§ **Task instructions**: Could you retype the entries below exactly, omitting every picture?

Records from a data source
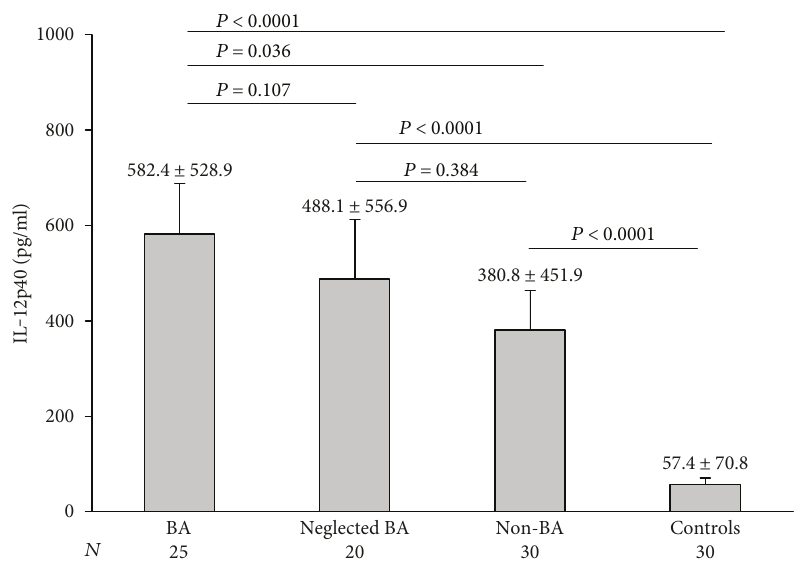
Figure 1: Preoperative serum IL-12p40 in the studied groups. The columns represent the mean, while the error bars represent the standard deviation. The horizontal bar represents the signi fi cance between the designated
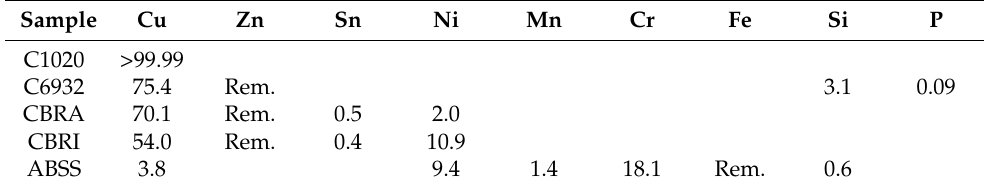
Table 2. Chemical compositions of oxygen free copper and alloy samples (wt.%).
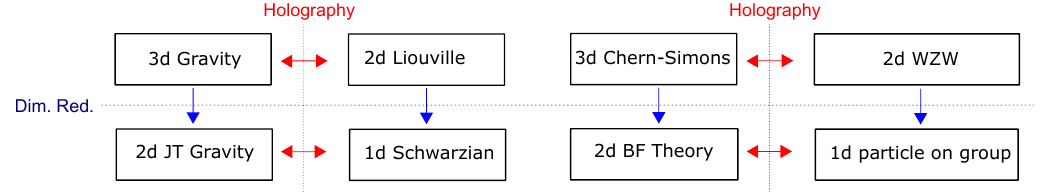
Figure 1 . Scheme of theories and their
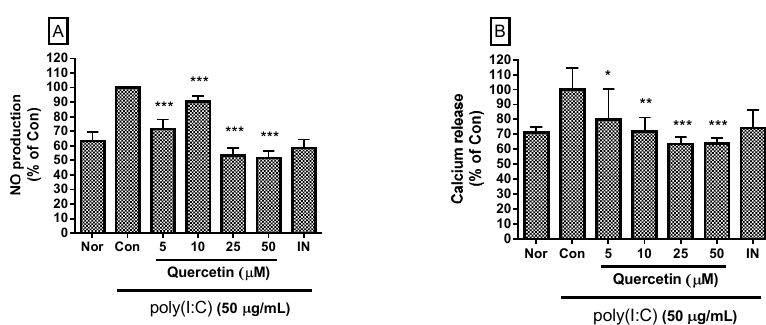
Figure 2. Effect of quercetin on nitric oxide (NO) production ( A ) and calcium release ( B ) by dsRNA ‐ induced RAW 264.7 mouse macrophages. After 24 h treatment, NO production was measured by the Griess reaction assay. Calcium release was measured with the Fluo ‐ 4 calcium assay after an 18 h treatment. The normal group (Nor) was treated with media only. The control group (Con) was treated with 50 μ g/mL of the dsRNA synthetic analog polyinosinic ‐ polycytidylic acid (poly(I:C)) alone. IN, indomethacin (0.5 μ M). Values are mean ± standard deviation of three independent experiments. * p < 0.05 vs. Con; ** p < 0.01; *** p < 0.001. Significant differences were examined using one ‐ way analysis of variance test followed by Tukey’s multiple comparison test.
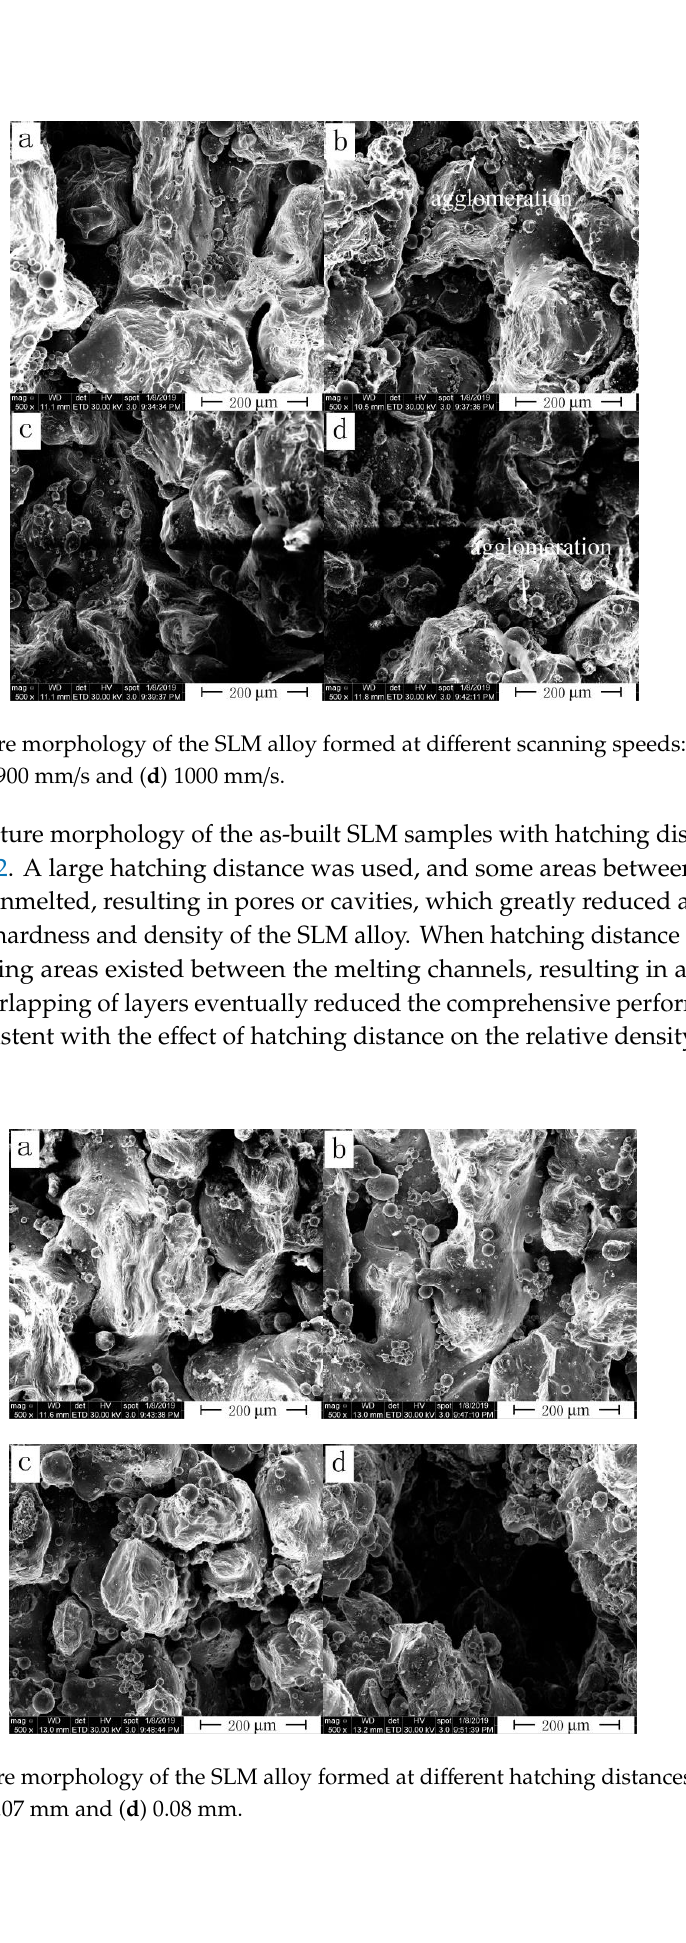
Figure 12. Fracture morphology of the SLM alloy formed at different hatching distances: ( a ) 0.05 mm, ( b ) 0.06 mm, ( c ) 0.07 mm and ( d ) 0.08 mm. ( b ) 0.06 mm, ( c ) 0.07 mm and ( d ) 0.08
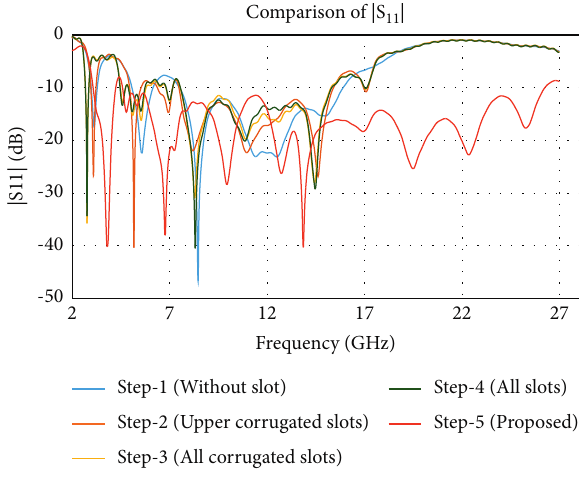
Figure 2: Return loss curve for different evolution stages. Table 1: Geometrical parameters of the proposed tapered slot super wideband vivaldi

§ **Solution**:
Figure 1: Preoperative serum IL-12p40 in the studied groups. The columns represent the mean, while the error bars represent the standard deviation. The horizontal bar represents the signi fi cance between the designated
Table 2. Chemical compositions of oxygen free copper and alloy samples (wt.%).
Figure 1 . Scheme of theories and their
Figure 2. Effect of quercetin on nitric oxide (NO) production ( A ) and calcium release ( B ) by dsRNA ‐ induced RAW 264.7 mouse macrophages. After 24 h treatment, NO production was measured by the Griess reaction assay. Calcium release was measured with the Fluo ‐ 4 calcium assay after an 18 h treatment. The normal group (Nor) was treated with media only. The control group (Con) was treated with 50 μ g/mL of the dsRNA synthetic analog polyinosinic ‐ polycytidylic acid (poly(I:C)) alone. IN, indomethacin (0.5 μ M). Values are mean ± standard deviation of three independent experiments. * p < 0.05 vs. Con; ** p < 0.01; *** p < 0.001. Significant differences were examined using one ‐ way analysis of variance test followed by Tukey’s multiple comparison test.
Figure 12. Fracture morphology of the SLM alloy formed at different hatching distances: ( a ) 0.05 mm, ( b ) 0.06 mm, ( c ) 0.07 mm and ( d ) 0.08 mm. ( b ) 0.06 mm, ( c ) 0.07 mm and ( d ) 0.08
Figure 2: Return loss curve for different evolution stages. Table 1: Geometrical parameters of the proposed tapered slot super wideband vivaldi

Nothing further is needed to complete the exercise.